### INSTRUCTION
Write out each record a second time, exactly.

### LISTED RECORDS
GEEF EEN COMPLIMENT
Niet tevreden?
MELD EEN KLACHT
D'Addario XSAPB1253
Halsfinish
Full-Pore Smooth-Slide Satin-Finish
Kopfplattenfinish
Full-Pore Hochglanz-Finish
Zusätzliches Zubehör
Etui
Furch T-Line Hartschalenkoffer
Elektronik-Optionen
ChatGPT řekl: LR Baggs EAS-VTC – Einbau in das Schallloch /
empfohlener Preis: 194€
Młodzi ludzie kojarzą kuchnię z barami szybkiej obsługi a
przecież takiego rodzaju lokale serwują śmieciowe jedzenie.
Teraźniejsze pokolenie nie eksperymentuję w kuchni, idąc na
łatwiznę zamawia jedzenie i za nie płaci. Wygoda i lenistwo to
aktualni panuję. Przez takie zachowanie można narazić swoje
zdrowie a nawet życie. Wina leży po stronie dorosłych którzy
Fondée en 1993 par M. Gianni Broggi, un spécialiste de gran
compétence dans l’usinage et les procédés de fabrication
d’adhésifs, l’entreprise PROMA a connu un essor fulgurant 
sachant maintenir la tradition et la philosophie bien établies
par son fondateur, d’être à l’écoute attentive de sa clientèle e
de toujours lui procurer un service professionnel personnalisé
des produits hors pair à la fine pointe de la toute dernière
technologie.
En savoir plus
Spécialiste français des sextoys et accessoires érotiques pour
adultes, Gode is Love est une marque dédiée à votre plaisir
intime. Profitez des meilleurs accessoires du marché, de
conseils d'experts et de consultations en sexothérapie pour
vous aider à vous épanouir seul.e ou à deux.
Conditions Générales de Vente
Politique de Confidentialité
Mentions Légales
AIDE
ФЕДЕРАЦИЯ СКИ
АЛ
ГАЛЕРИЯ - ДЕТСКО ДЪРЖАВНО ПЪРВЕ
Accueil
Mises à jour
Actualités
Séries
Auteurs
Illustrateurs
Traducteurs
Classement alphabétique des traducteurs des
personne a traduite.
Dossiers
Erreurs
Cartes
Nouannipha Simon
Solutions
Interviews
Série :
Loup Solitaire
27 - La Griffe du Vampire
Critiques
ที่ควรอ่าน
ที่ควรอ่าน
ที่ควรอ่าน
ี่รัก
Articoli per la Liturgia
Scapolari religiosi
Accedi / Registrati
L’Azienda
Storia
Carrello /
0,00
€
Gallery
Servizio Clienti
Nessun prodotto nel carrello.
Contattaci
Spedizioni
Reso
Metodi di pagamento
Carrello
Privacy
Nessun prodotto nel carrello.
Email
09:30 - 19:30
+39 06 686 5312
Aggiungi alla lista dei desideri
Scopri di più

### WRITTEN RESPONSE
GEEF EEN COMPLIMENT
Niet tevreden?
MELD EEN KLACHT
D'Addario XSAPB1253
Halsfinish
Full-Pore Smooth-Slide Satin-Finish
Kopfplattenfinish
Full-Pore Hochglanz-Finish
Zusätzliches Zubehör
Etui
Furch T-Line Hartschalenkoffer
Elektronik-Optionen
ChatGPT řekl: LR Baggs EAS-VTC – Einbau in das Schallloch /
empfohlener Preis: 194€
Młodzi ludzie kojarzą kuchnię z barami szybkiej obsługi a
przecież takiego rodzaju lokale serwują śmieciowe jedzenie.
Teraźniejsze pokolenie nie eksperymentuję w kuchni, idąc na
łatwiznę zamawia jedzenie i za nie płaci. Wygoda i lenistwo to
aktualni panuję. Przez takie zachowanie można narazić swoje
zdrowie a nawet życie. Wina leży po stronie dorosłych którzy
Fondée en 1993 par M. Gianni Broggi, un spécialiste de gran
compétence dans l’usinage et les procédés de fabrication
d’adhésifs, l’entreprise PROMA a connu un essor fulgurant 
sachant maintenir la tradition et la philosophie bien établies
par son fondateur, d’être à l’écoute attentive de sa clientèle e
de toujours lui procurer un service professionnel personnalisé
des produits hors pair à la fine pointe de la toute dernière
technologie.
En savoir plus
Spécialiste français des sextoys et accessoires érotiques pour
adultes, Gode is Love est une marque dédiée à votre plaisir
intime. Profitez des meilleurs accessoires du marché, de
conseils d'experts et de consultations en sexothérapie pour
vous aider à vous épanouir seul.e ou à deux.
Conditions Générales de Vente
Politique de Confidentialité
Mentions Légales
AIDE
ФЕДЕРАЦИЯ СКИ
АЛ
ГАЛЕРИЯ - ДЕТСКО ДЪРЖАВНО ПЪРВЕ
Accueil
Mises à jour
Actualités
Séries
Auteurs
Illustrateurs
Traducteurs
Classement alphabétique des traducteurs des
personne a traduite.
Dossiers
Erreurs
Cartes
Nouannipha Simon
Solutions
Interviews
Série :
Loup Solitaire
27 - La Griffe du Vampire
Critiques
ที่ควรอ่าน
ที่ควรอ่าน
ที่ควรอ่าน
ี่รัก
Articoli per la Liturgia
Scapolari religiosi
Accedi / Registrati
L’Azienda
Storia
Carrello /
0,00
€
Gallery
Servizio Clienti
Nessun prodotto nel carrello.
Contattaci
Spedizioni
Reso
Metodi di pagamento
Carrello
Privacy
Nessun prodotto nel carrello.
Email
09:30 - 19:30
+39 06 686 5312
Aggiungi alla lista dei desideri
Scopri di più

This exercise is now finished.